Thieves' Use of Public Transport in Barcelona's City Center
A significant aspect of Barcelona's theft problem involves how thieves operate within the public transport system, particularly the metro (TMB) and buses, which serve as both hunting grounds and escape routes. According to data released by the Mossos d'Esquadra, the majority of thieves in the city center treat theft as a "day job," commuting in and out without paying fares:
- Fare Evasion Tactics: Thieves often jump turnstiles, tailgate paying passengers, or use distractions to bypass barriers without tickets, allowing them to enter the city center in the morning and leave at day's end. This is facilitated by crowded stations where enforcement is inconsistent, and evasion rates are high (estimated 5-10% system-wide, but higher in tourist-heavy lines like L1 and L3).
- Operational Patterns: Pickpockets target metro lines connecting suburbs to the center (e.g., from Badalona or Hospitalet), blending in during rush hours.
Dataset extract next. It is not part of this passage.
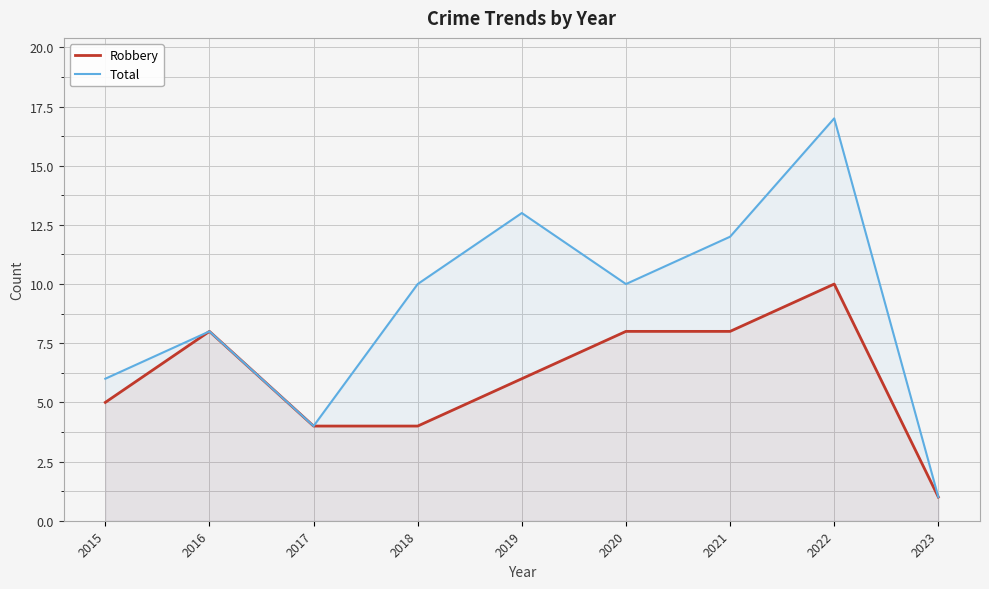

True or false: Robbery and Total cross at least once.

False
They "work" in areas like Sagrada Familia or Barceloneta stations, then exit via unpaid routes. Incidents spike at stops, where thieves dash on/off trains, and public transport accounts for a large share of the 100,000+ annual pickpocketing cases. Organized groups, often from outside the city, use this method to minimize costs and risks, treating it as a low-barrier "commute."
This behaviour exacerbates the issue, as unpaid access enables repeat offenders to operate freely, contributing to the city's theft hotspot status.
How AI Could Be Used to Tackle Theft in Barcelona
Drawing inspiration from Singapore's successes, the Barcelona tech industry could develop tailored solutions to address theft, focusing on public transport fare evasion and related crimes.
AI offers scalable, data-driven tools to detect, prevent, and deter, potentially reducing incidents by 20-50% based on global pilots.
Here are practical applications:
- AI-Powered Fare Evasion Detection: Deploy computer vision and behavioral AI at metro gates and platforms to monitor in real-time. Systems like video analytics can flag tailgating, jumping barriers, or suspicious patterns (e.g., loitering near exits), alerting inspectors via mobile apps.
Integrating IoT sensors and reinforcement learning could predict evasion hotspots, similar to NYC's subway AI trials. - Predictive Policing for Theft Hotspots: Use AI algorithms to analyze transport data (e.g., CCTV feeds, ridership patterns) alongside crime reports to forecast theft risks in the city center. This could deploy targeted patrols or automated alerts, mirroring Singapore's predictive models. For the thieves' "commutes", AI could track repeat patterns via anonymized facial recognition or gait analysis, flagging known offenders without invading privacy.
- Integrated Revenue Protection and Safety Systems: Tools like FAIRTIQ's AI for ticketing enforcement could combine fare collection with theft prevention, using machine learning to detect fraud and link it to criminal behaviour. In Barcelona, this might involve smart cameras on buses/trains identifying distractions or pickpocketing attempts, reducing evasion that enables thieves.
- Ethical and Privacy-Focused Implementation: To align with EU regulations, emphasize privacy-preserving AI (e.g., edge computing to process data locally).
Companies like Clevacat could pilot these in collaboration with TMB, starting small-scale in high-risk stations, to demonstrate ROI through reduced losses (fare evasion costs millions annually) and safer tourism.
By adapting Singapore's AI strategies locally, Barcelona could transform its theft challenges into a showcase for European innovation, with local AI development companies leading the charge.